Start of THE INPUT

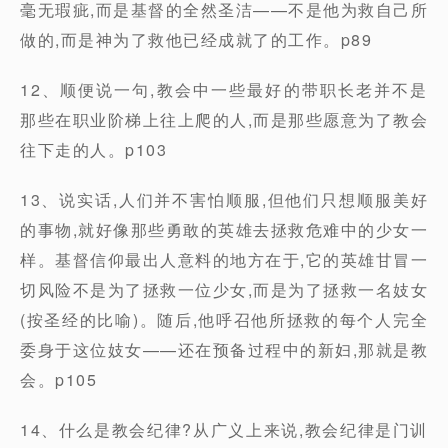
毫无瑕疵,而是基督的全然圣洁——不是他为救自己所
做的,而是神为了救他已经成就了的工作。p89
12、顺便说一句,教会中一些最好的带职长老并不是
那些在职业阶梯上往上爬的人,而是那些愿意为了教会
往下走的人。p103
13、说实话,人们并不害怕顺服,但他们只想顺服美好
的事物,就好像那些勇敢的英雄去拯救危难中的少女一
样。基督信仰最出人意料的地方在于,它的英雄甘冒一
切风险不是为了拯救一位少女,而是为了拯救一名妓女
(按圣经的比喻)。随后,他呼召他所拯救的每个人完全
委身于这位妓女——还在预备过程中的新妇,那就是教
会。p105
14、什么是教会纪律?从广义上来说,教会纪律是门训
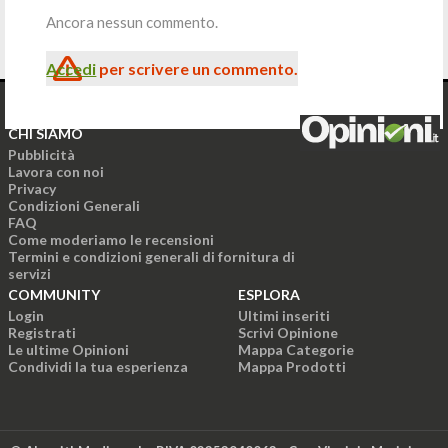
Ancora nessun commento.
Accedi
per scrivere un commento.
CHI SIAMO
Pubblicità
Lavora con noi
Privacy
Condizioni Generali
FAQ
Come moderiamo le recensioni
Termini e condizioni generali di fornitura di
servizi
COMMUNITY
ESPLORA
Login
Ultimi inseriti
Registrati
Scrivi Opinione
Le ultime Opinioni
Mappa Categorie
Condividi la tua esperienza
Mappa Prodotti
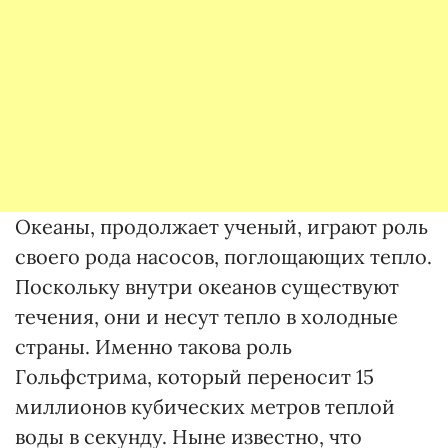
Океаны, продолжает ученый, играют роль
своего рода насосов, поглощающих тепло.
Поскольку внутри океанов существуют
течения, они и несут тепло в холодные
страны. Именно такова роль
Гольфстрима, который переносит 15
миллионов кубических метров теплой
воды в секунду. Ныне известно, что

End of THE INPUT

▶ _WHAT IS NEEDED_: Using the records above, gather all lines where the string "роль" is present.

▶ _ANSWER SECTION_:
Океаны, продолжает ученый, играют роль
страны. Именно такова роль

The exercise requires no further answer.